• [Questão]:
Indique se cada afirmação abaixo está de acordo com a crônica "Eu avisei". Responda sim ou não e transcreva literalmente as palavras da crônica que decidem a questão.
1. Ao acordar, quem narra liga a TV.
2. Nise da Silveira foi discípula de Freud.
3. Nise da Silveira aboliu a eletroterapia de seu hospital.

Eu avisei



Eu avisei!
Solange Amado
Acordo e ligo a TV. Ainda estou entre o sonho e a realidade. Na preguiça do limbo, protegida do inferno do real. Vai ver, eu já morri. Mas a TV me arranca desse crepúsculo ajardinado: dólar baixou, Israel vai botar água no nordeste, os políticos vão tomar vergonha na cara. Eu não falei? Por sua vez, Hitler vem aí, entre outras coisas, o exército  vai pras ruas matar os cidadãos de bem e não vamos mais poder falar mal do governo. Nossa educação, que sempre foi de primeiro mundo, vai virar sucata. Eu não falei? Todo mundo coberto de razão. Ferreira Gullar já disse: “não quero ter razão. Eu quero ser feliz”. Mas ninguém dá bola para o que ele fala. O importante é que eu avisei.
E aí, no macio da minha cama, me lembrei da psiquiatra Nise da Silveira. Só pra refrescar a memória, Nise, discípula de Jung, revolucionou o tratamento de portadores de sofrimento mental (só pra eu ser politicamente correta) no Brasil, na década de 80 e 90. Humanizou o tratamento dessas pessoas, aboliu a eletroterapia e a insulinoterapia do seu hospital e criou ateliers onde estudava o inconsciente  dos internos através de suas pinturas e desenhos, principalmente as mandalas.

• [Itens extraídos]:
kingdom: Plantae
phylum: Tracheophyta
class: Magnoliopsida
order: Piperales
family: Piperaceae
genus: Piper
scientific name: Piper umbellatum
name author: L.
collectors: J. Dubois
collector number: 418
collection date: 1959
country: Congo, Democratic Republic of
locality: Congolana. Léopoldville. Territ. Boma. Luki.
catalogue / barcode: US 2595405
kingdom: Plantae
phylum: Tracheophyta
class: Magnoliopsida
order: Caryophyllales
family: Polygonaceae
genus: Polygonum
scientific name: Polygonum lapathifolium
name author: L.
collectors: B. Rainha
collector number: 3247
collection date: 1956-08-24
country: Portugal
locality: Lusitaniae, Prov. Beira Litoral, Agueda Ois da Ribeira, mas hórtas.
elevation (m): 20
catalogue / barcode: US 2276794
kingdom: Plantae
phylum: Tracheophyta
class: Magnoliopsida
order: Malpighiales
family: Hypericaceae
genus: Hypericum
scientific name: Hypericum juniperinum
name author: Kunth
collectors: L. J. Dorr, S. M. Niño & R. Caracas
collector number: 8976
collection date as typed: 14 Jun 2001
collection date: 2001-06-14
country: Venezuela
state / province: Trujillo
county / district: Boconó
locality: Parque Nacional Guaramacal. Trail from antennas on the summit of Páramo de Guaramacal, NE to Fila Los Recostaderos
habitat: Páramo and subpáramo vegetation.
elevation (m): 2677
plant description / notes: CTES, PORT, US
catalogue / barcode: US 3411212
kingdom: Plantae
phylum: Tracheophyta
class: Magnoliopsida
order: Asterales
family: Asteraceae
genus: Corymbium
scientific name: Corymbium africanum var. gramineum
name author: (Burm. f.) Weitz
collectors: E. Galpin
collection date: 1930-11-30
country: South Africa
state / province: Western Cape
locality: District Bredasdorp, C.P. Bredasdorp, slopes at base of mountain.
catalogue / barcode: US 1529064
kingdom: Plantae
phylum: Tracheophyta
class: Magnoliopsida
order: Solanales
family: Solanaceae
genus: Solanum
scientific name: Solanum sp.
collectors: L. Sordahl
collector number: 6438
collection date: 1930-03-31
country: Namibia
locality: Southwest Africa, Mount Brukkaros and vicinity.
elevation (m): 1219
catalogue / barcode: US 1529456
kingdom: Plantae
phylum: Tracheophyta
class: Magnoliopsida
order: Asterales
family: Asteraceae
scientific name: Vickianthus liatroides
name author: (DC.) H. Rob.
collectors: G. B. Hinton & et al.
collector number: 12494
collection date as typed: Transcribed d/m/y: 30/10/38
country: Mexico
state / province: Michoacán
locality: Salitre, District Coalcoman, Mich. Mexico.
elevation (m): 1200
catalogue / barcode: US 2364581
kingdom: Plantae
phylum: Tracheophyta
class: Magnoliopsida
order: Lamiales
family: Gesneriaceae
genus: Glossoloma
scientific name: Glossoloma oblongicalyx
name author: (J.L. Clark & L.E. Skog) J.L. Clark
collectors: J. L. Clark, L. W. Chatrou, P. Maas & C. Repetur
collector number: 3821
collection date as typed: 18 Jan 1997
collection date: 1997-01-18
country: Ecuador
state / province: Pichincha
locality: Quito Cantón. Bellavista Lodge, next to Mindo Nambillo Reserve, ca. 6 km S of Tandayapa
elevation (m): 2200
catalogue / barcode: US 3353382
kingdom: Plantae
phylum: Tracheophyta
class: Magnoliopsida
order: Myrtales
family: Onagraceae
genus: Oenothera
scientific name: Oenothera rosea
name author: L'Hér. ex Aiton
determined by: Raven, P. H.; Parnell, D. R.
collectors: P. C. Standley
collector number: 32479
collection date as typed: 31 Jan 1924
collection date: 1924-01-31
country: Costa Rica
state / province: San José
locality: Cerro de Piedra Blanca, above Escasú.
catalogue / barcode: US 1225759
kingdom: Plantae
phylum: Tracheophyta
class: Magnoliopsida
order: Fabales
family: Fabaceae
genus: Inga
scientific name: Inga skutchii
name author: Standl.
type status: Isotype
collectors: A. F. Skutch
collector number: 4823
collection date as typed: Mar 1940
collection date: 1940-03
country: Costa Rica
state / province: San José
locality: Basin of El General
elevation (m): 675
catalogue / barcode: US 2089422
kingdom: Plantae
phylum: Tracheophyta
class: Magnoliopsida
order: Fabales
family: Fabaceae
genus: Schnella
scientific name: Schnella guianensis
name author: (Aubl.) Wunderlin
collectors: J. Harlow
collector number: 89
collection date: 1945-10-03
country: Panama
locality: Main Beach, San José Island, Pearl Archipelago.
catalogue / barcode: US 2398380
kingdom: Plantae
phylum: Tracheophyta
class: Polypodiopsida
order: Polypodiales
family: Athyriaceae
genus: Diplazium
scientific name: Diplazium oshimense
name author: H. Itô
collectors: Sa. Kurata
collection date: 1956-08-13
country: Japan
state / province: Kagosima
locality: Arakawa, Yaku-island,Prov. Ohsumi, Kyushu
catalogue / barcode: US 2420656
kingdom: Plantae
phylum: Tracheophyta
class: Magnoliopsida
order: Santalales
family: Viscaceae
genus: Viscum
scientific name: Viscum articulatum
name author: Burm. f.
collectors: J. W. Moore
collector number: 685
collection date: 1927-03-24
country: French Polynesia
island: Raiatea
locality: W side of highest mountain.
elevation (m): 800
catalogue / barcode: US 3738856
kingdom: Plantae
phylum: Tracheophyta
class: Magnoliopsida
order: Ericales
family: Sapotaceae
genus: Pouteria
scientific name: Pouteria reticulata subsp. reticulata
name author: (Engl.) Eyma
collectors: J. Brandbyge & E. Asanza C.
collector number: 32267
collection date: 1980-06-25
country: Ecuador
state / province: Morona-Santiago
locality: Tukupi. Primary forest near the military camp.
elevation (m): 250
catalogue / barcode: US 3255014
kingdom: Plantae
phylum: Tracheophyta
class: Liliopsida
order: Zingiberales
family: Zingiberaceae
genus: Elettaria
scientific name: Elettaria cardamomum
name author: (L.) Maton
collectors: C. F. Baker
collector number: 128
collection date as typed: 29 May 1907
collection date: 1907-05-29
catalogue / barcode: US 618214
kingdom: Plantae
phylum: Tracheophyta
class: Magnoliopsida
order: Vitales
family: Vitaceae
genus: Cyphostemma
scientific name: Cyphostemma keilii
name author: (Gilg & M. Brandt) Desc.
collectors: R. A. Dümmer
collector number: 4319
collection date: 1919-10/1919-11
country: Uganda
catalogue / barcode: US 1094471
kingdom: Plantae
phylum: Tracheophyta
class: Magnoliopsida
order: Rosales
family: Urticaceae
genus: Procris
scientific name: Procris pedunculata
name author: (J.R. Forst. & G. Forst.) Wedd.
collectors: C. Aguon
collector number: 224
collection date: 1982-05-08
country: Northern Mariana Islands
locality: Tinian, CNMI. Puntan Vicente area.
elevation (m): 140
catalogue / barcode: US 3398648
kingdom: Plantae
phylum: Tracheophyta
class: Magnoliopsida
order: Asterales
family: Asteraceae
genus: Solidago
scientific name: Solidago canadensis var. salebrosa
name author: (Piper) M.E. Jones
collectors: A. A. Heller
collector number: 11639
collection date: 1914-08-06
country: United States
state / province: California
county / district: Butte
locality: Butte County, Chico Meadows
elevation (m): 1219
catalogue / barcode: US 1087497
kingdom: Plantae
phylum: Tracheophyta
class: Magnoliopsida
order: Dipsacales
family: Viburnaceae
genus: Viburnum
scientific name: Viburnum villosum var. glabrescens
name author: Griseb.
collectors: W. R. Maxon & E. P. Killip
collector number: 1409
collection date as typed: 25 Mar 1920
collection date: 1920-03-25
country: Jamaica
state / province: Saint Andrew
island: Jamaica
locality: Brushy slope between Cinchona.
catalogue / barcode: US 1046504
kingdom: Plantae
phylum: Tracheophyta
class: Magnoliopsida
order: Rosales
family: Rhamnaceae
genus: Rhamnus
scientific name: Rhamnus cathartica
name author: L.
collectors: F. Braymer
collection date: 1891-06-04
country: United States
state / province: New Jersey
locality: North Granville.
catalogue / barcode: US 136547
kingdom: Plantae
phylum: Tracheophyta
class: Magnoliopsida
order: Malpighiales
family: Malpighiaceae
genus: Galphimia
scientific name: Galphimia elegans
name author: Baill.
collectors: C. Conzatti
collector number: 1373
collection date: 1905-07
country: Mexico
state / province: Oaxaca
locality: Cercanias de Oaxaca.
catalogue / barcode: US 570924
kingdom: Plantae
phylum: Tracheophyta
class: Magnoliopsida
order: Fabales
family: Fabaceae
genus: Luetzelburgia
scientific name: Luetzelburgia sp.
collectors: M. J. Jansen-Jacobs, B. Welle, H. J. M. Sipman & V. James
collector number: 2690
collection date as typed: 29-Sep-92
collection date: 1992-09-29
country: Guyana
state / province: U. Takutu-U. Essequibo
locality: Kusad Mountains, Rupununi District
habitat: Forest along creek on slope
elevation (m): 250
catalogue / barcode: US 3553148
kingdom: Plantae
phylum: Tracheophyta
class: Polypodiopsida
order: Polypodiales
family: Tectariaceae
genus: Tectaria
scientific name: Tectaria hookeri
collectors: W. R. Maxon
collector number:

• [Resposta do exercício]:
1. Sim: "Acordo e ligo a TV."
2. Não: "Nise, discípula de Jung"
3. Sim: "aboliu a eletroterapia e a insulinoterapia do seu hospital"